2008 was the year my cousin gave birth to the incredible spirit that is Kaylee Maree. Oh Kaylee, how we longed for your arrival. And how much you have brought with you. When all hope seems to be lost, we only have to look into your eyes to know that there is so much more. My cousin gave Kaylee my name as a middle name. I don't think I've ever been more honoured by anything in my life. That she loves me so much that her child carries my name is such a beautiful thing.


2008 heralded the arrival of Mollie Moo. Actually, she arrived in late December 2007, but close enough. Mollie (also known as "The Moo" or just "Moo") was rescued from the pound. I saw her picture on a local animal shelter website and decided she might just be the one. I wanted a similar dog to a golden retriever as I already had the noble steed that is Hopie. We went to visit Mollie and I decided to take her home. I then cried the whole way home, worried that I had ruined Hopie's life and my life and who was this new dog anyway? I stuck it out, and how very glad I am that I did. Mollie and I were meant to be together. Mollie with her tail that wags almost constantly, Mollie who gets up every time I enter a room to come and greet me, Mollie who looks at me with adoration in her eyes, Mollie who if I woke up and called her name in the night would come in a heartbeat. Mollie who cost me $3000 after deciding to eat half a towel. But we won't talk about that too much. I love my Mollie Moo with all of my heart, and I'm so glad we've found each other. I'm also very glad that Hopie has adjusted to being a big sister. It makes me smile when I watch Mollie lay down very close to Hopie, and Hopie heaves a big sigh and lets her lay there. Ah, Hopie baby dog, we're about to begin the 5th year of our journey together and you warm my heart and my soul. I don't think I would have survived the past five years without you.

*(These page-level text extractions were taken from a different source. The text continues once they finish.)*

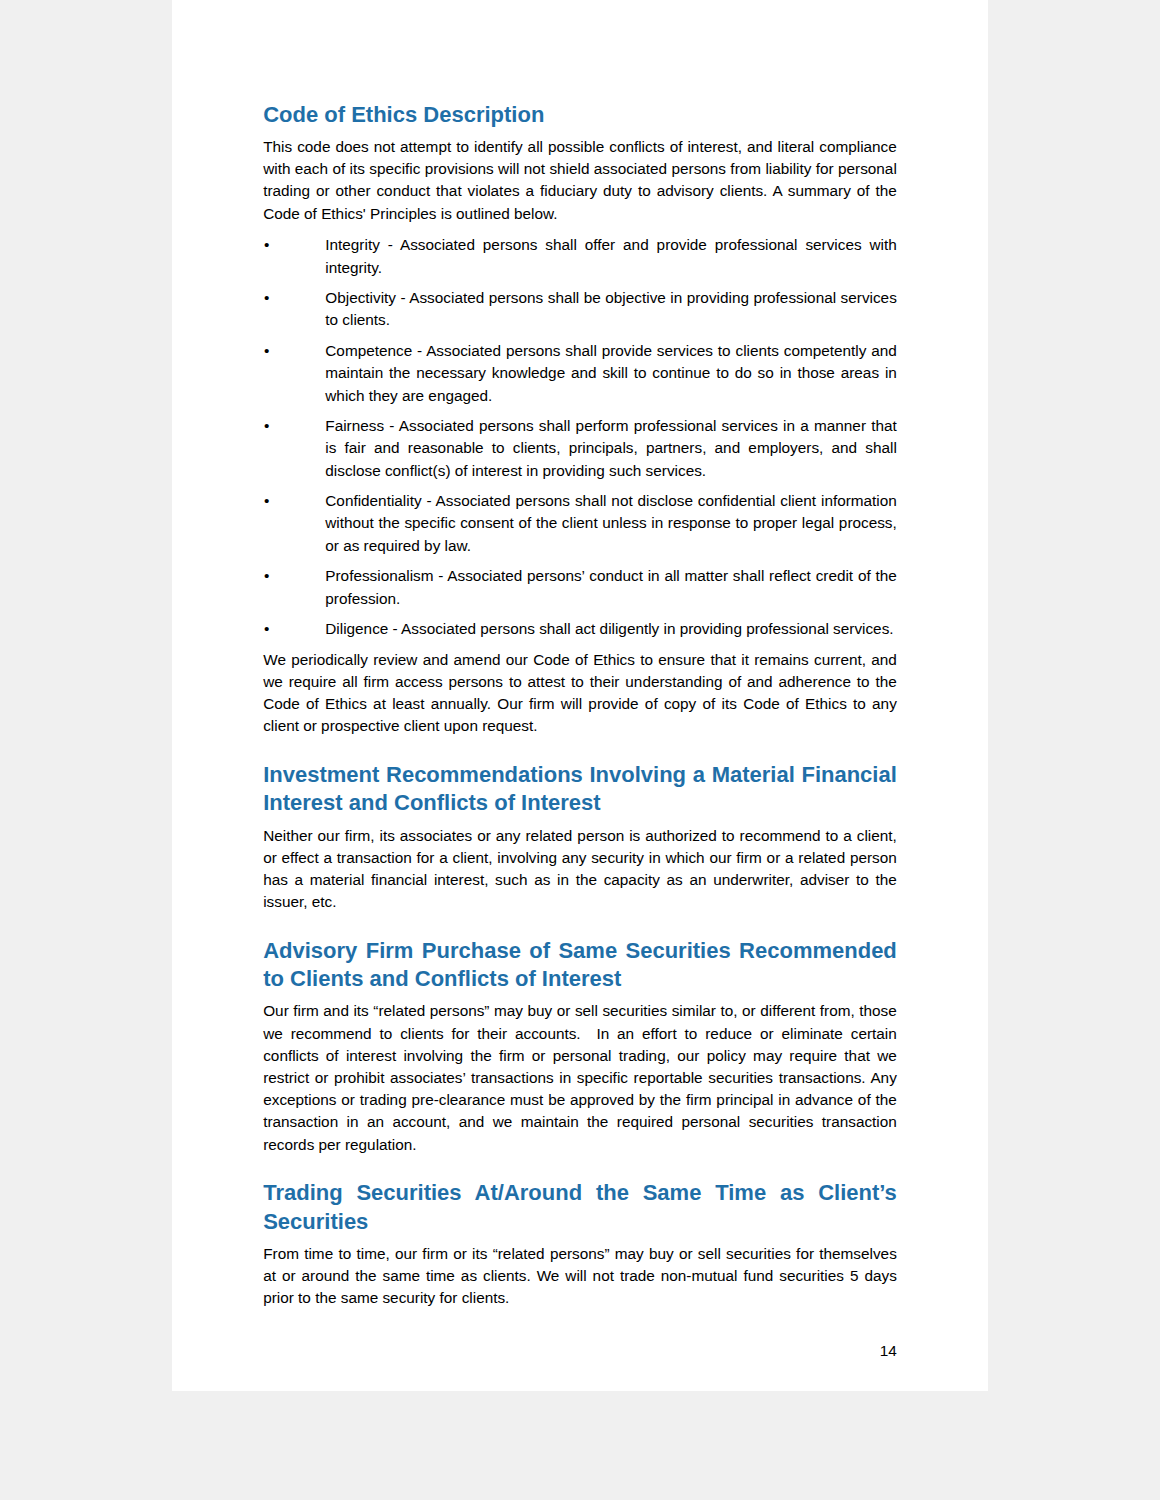Code of Ethics Description
This code does not attempt to identify all possible conflicts of interest, and literal compliance with each of its specific provisions will not shield associated persons from liability for personal trading or other conduct that violates a fiduciary duty to advisory clients. A summary of the Code of Ethics' Principles is outlined below.
• Integrity - Associated persons shall offer and provide professional services with integrity.
• Objectivity - Associated persons shall be objective in providing professional services to clients.
• Competence - Associated persons shall provide services to clients competently and maintain the necessary knowledge and skill to continue to do so in those areas in which they are engaged.
• Fairness - Associated persons shall perform professional services in a manner that is fair and reasonable to clients, principals, partners, and employers, and shall disclose conflict(s) of interest in providing such services.
• Confidentiality - Associated persons shall not disclose confidential client information without the specific consent of the client unless in response to proper legal process, or as required by law.
• Professionalism - Associated persons’ conduct in all matter shall reflect credit of the profession.
• Diligence - Associated persons shall act diligently in providing professional services.
We periodically review and amend our Code of Ethics to ensure that it remains current, and we require all firm access persons to attest to their understanding of and adherence to the Code of Ethics at least annually. Our firm will provide of copy of its Code of Ethics to any client or prospective client upon request.
Investment Recommendations Involving a Material Financial Interest and Conflicts of Interest
Neither our firm, its associates or any related person is authorized to recommend to a client, or effect a transaction for a client, involving any security in which our firm or a related person has a material financial interest, such as in the capacity as an underwriter, adviser to the issuer, etc.
Advisory Firm Purchase of Same Securities Recommended to Clients and Conflicts of Interest
Our firm and its “related persons” may buy or sell securities similar to, or different from, those we recommend to clients for their accounts. In an effort to reduce or eliminate certain conflicts of interest involving the firm or personal trading, our policy may require that we restrict or prohibit associates’ transactions in specific reportable securities transactions. Any exceptions or trading pre-clearance must be approved by the firm principal in advance of the transaction in an account, and we maintain the required personal securities transaction records per regulation.
Trading Securities At/Around the Same Time as Client’s Securities
From time to time, our firm or its “related persons” may buy or sell securities for themselves at or around the same time as clients. We will not trade non-mutual fund securities 5 days prior to the same security for clients.
14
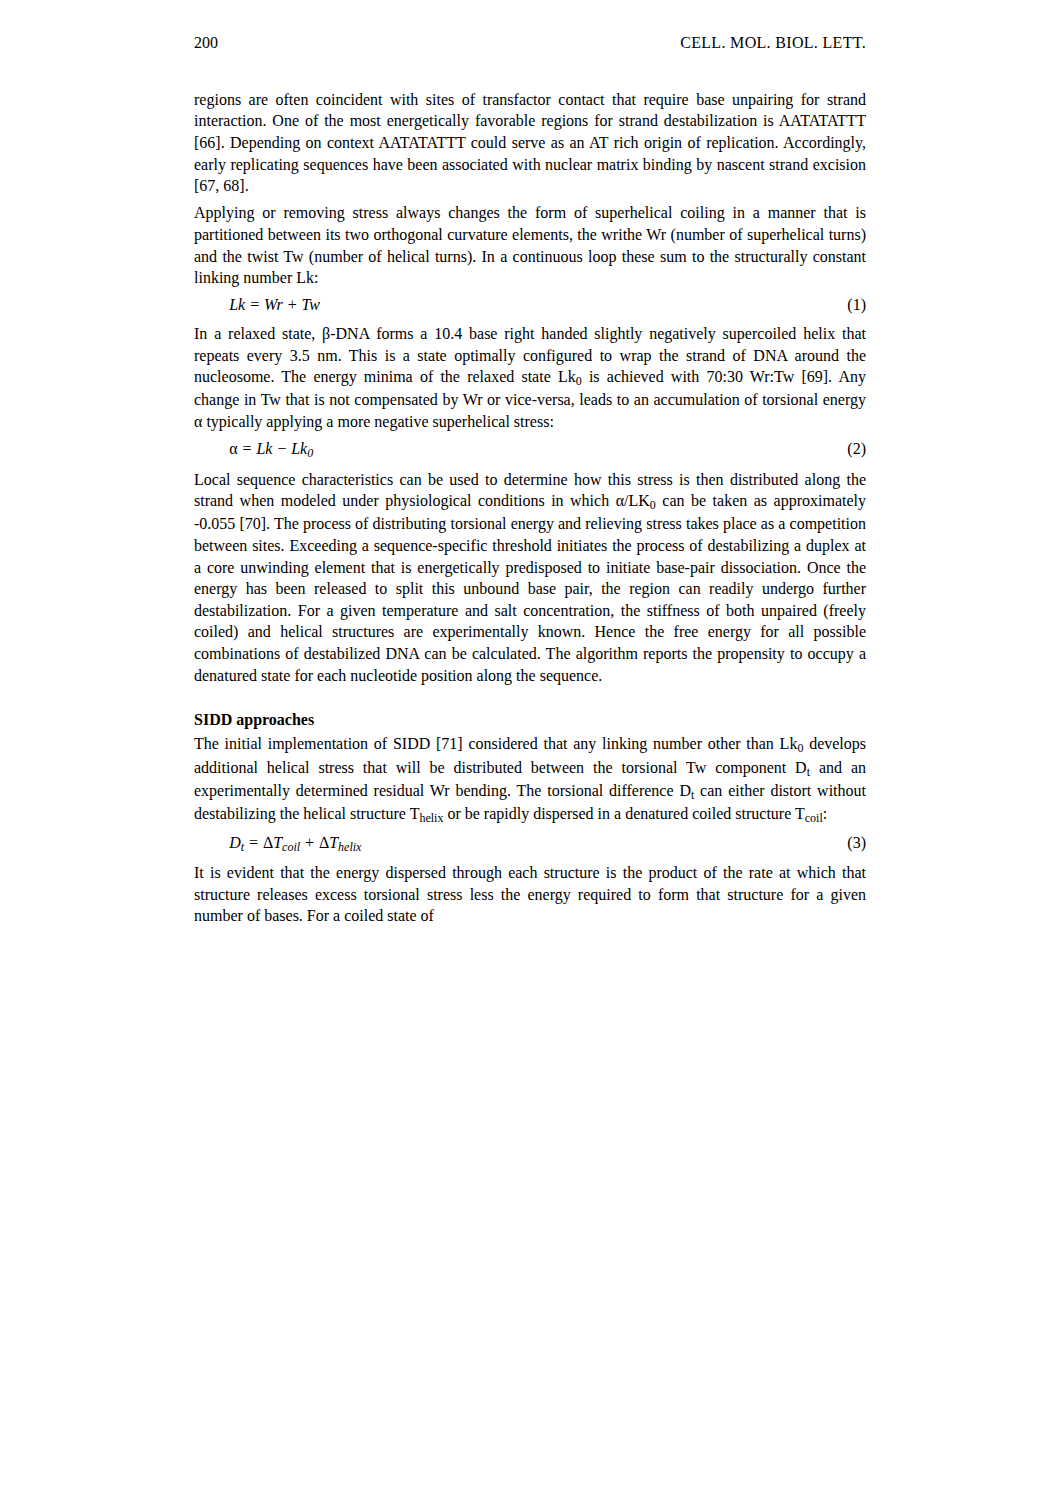200 CELL. MOL. BIOL. LETT.
regions are often coincident with sites of transfactor contact that require base unpairing for strand interaction. One of the most energetically favorable regions for strand destabilization is AATATATTT [66]. Depending on context AATATATTT could serve as an AT rich origin of replication. Accordingly, early replicating sequences have been associated with nuclear matrix binding by nascent strand excision [67, 68].
Applying or removing stress always changes the form of superhelical coiling in a manner that is partitioned between its two orthogonal curvature elements, the writhe Wr (number of superhelical turns) and the twist Tw (number of helical turns). In a continuous loop these sum to the structurally constant linking number Lk:
Lk = Wr + Tw (1)
In a relaxed state, β-DNA forms a 10.4 base right handed slightly negatively supercoiled helix that repeats every 3.5 nm. This is a state optimally configured to wrap the strand of DNA around the nucleosome. The energy minima of the relaxed state Lk0 is achieved with 70:30 Wr:Tw [69]. Any change in Tw that is not compensated by Wr or vice-versa, leads to an accumulation of torsional energy α typically applying a more negative superhelical stress:
α = Lk − Lk0 (2)
Local sequence characteristics can be used to determine how this stress is then distributed along the strand when modeled under physiological conditions in which α/LK0 can be taken as approximately -0.055 [70]. The process of distributing torsional energy and relieving stress takes place as a competition between sites. Exceeding a sequence-specific threshold initiates the process of destabilizing a duplex at a core unwinding element that is energetically predisposed to initiate base-pair dissociation. Once the energy has been released to split this unbound base pair, the region can readily undergo further destabilization. For a given temperature and salt concentration, the stiffness of both unpaired (freely coiled) and helical structures are experimentally known. Hence the free energy for all possible combinations of destabilized DNA can be calculated. The algorithm reports the propensity to occupy a denatured state for each nucleotide position along the sequence.
SIDD approaches
The initial implementation of SIDD [71] considered that any linking number other than Lk0 develops additional helical stress that will be distributed between the torsional Tw component Dt and an experimentally determined residual Wr bending. The torsional difference Dt can either distort without destabilizing the helical structure Thelix or be rapidly dispersed in a denatured coiled structure Tcoil:
Dt = ΔTcoil + ΔThelix (3)
It is evident that the energy dispersed through each structure is the product of the rate at which that structure releases excess torsional stress less the energy required to form that structure for a given number of bases. For a coiled state of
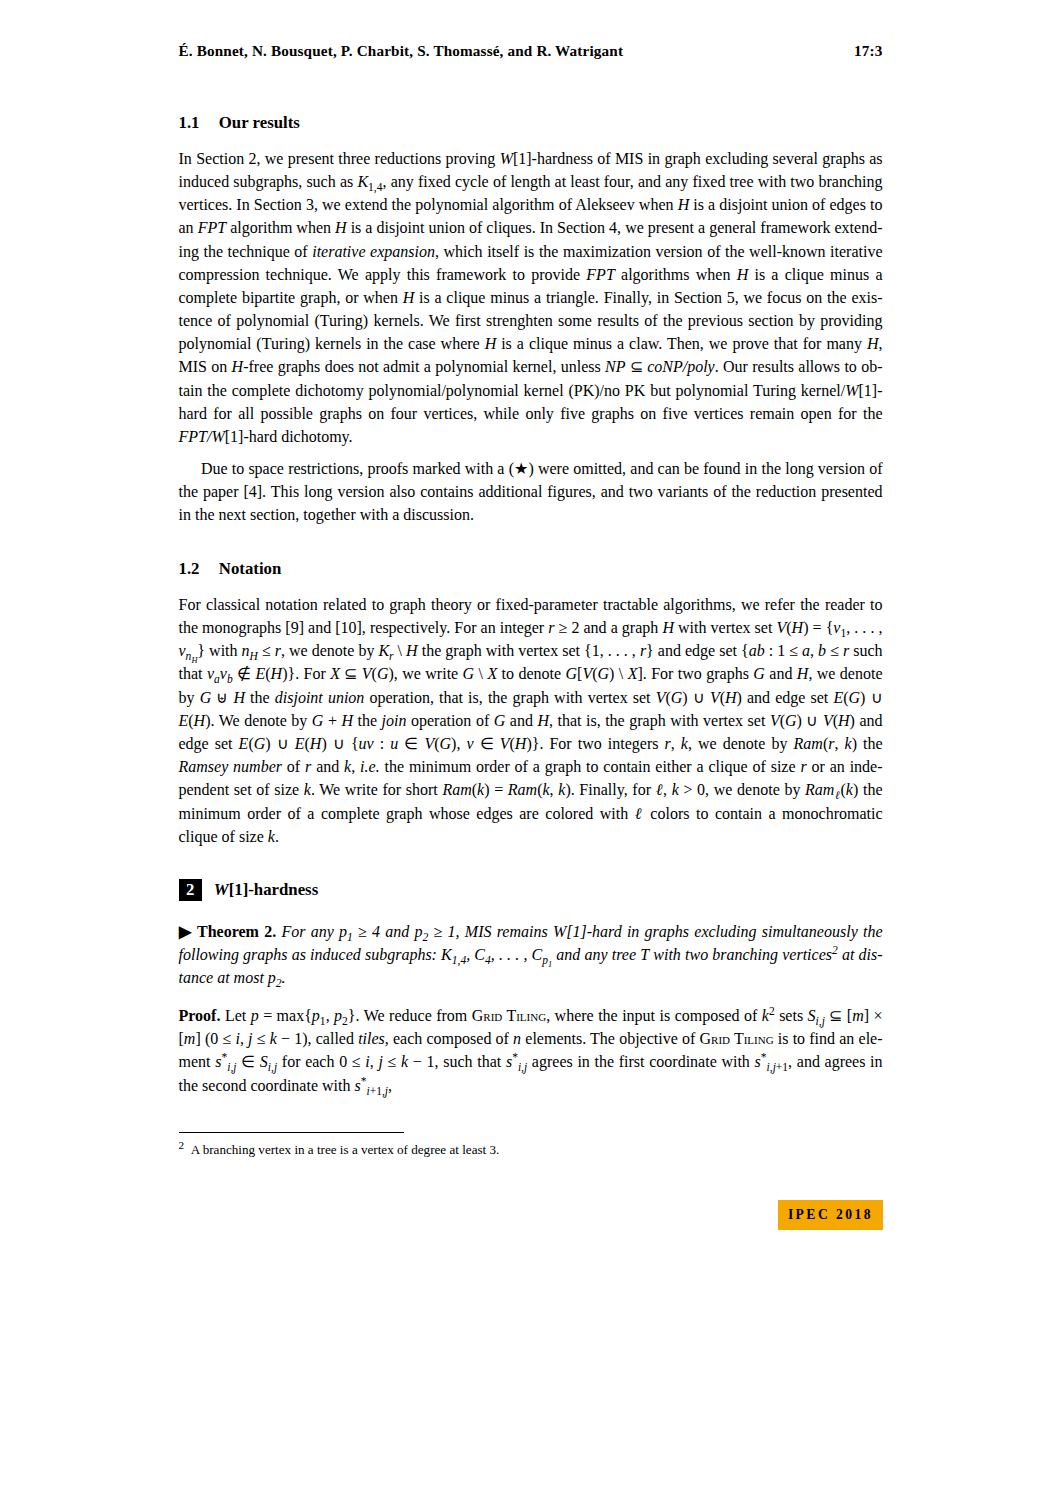É. Bonnet, N. Bousquet, P. Charbit, S. Thomassé, and R. Watrigant 17:3
1.1 Our results
In Section 2, we present three reductions proving W[1]-hardness of MIS in graph excluding several graphs as induced subgraphs, such as K1,4, any fixed cycle of length at least four, and any fixed tree with two branching vertices. In Section 3, we extend the polynomial algorithm of Alekseev when H is a disjoint union of edges to an FPT algorithm when H is a disjoint union of cliques. In Section 4, we present a general framework extending the technique of iterative expansion, which itself is the maximization version of the well-known iterative compression technique. We apply this framework to provide FPT algorithms when H is a clique minus a complete bipartite graph, or when H is a clique minus a triangle. Finally, in Section 5, we focus on the existence of polynomial (Turing) kernels. We first strenghten some results of the previous section by providing polynomial (Turing) kernels in the case where H is a clique minus a claw. Then, we prove that for many H, MIS on H-free graphs does not admit a polynomial kernel, unless NP ⊆ coNP/poly. Our results allows to obtain the complete dichotomy polynomial/polynomial kernel (PK)/no PK but polynomial Turing kernel/W[1]-hard for all possible graphs on four vertices, while only five graphs on five vertices remain open for the FPT/W[1]-hard dichotomy.
Due to space restrictions, proofs marked with a (★) were omitted, and can be found in the long version of the paper [4]. This long version also contains additional figures, and two variants of the reduction presented in the next section, together with a discussion.
1.2 Notation
For classical notation related to graph theory or fixed-parameter tractable algorithms, we refer the reader to the monographs [9] and [10], respectively. For an integer r ≥ 2 and a graph H with vertex set V(H) = {v1, . . . , vnH} with nH ≤ r, we denote by Kr \ H the graph with vertex set {1, . . . , r} and edge set {ab : 1 ≤ a, b ≤ r such that vavb ∉ E(H)}. For X ⊆ V(G), we write G \ X to denote G[V(G) \ X]. For two graphs G and H, we denote by G ⊎ H the disjoint union operation, that is, the graph with vertex set V(G) ∪ V(H) and edge set E(G) ∪ E(H). We denote by G + H the join operation of G and H, that is, the graph with vertex set V(G) ∪ V(H) and edge set E(G) ∪ E(H) ∪ {uv : u ∈ V(G), v ∈ V(H)}. For two integers r, k, we denote by Ram(r, k) the Ramsey number of r and k, i.e. the minimum order of a graph to contain either a clique of size r or an independent set of size k. We write for short Ram(k) = Ram(k, k). Finally, for ℓ, k > 0, we denote by Ramℓ(k) the minimum order of a complete graph whose edges are colored with ℓ colors to contain a monochromatic clique of size k.
2 W[1]-hardness
▶ Theorem 2. For any p1 ≥ 4 and p2 ≥ 1, MIS remains W[1]-hard in graphs excluding simultaneously the following graphs as induced subgraphs: K1,4, C4, . . . , Cp1 and any tree T with two branching vertices2 at distance at most p2.
Proof. Let p = max{p1, p2}. We reduce from Grid Tiling, where the input is composed of k2 sets Si,j ⊆ [m] × [m] (0 ≤ i, j ≤ k − 1), called tiles, each composed of n elements. The objective of Grid Tiling is to find an element s*i,j ∈ Si,j for each 0 ≤ i, j ≤ k − 1, such that s*i,j agrees in the first coordinate with s*i,j+1, and agrees in the second coordinate with s*i+1,j,
2 A branching vertex in a tree is a vertex of degree at least 3.
IPEC 2018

2008 was the year of writing. I wrote and wrote and wrote. I found my rhythm, lost it, found it again. I let the words flow where they wanted to. I began. I found my way. I participated in NaNoWriMo and won, clocking over 51,000 words. Yay! I am a writer these days and my novel will be published. Watch this space.

Notice how I've carefully recorded events and not emotions. Now for Mondo Beyondo:

1. What do you want to acknowledge yourself for in regard to 2008?

I want to acknowledge how far I've come with my writing. It was all just a frgmented dream this time last year, and now it is much more tangible. I can taste it (it tastes like sweet spring water), I can smell it (it smells like fresh reams of neatly stacked paper and soft incense), I can feel it (it feels like fire that burns without pain, it feels like soft rain, it feels like a bagel - strong and shiny on the outside, soft and wooly on the inside) and I can hear it (it sings to me in the softest of breaths). I'm so proud of myself.

I want to acknowledge how I shifted my approach to my working day. These shifts have led to new opportunities for 2009, which are both exciting and frightening.

I want to acknowledge my weigh loss journey. I lost 15kg, which is a major achievement. It's sad to me that I've put on about 9 of the kilos I lost. It's a continuing battle, and not an easy one.

2. What is there to grieve about 2008?

I grieve for dreams and fantasies that remain unfulfilled and out of reach. I grieve for her, the other me, my opposite. I grieve for the fact that I am without a parent, and I grieve for the loss of innocence that comes with losing a parent, not just for me, but for everyone who has ever lost their mother or father.

I forgive myself for not being perfect, for not being debt free, for not being a lawyer, for not being a mother or a wife. I forgive myself for getting angry and for being demanding with myself and others.

3. What else do you need to say about the year to declare it complete?

I think I've said most of what I wanted to say. I declare 2008 complete and I'm looking forward to seeing how 2009 will unfold.

Your pal,

Maree

There is a second part to Mondo Beyondo...I expect I'll get to it soon enough.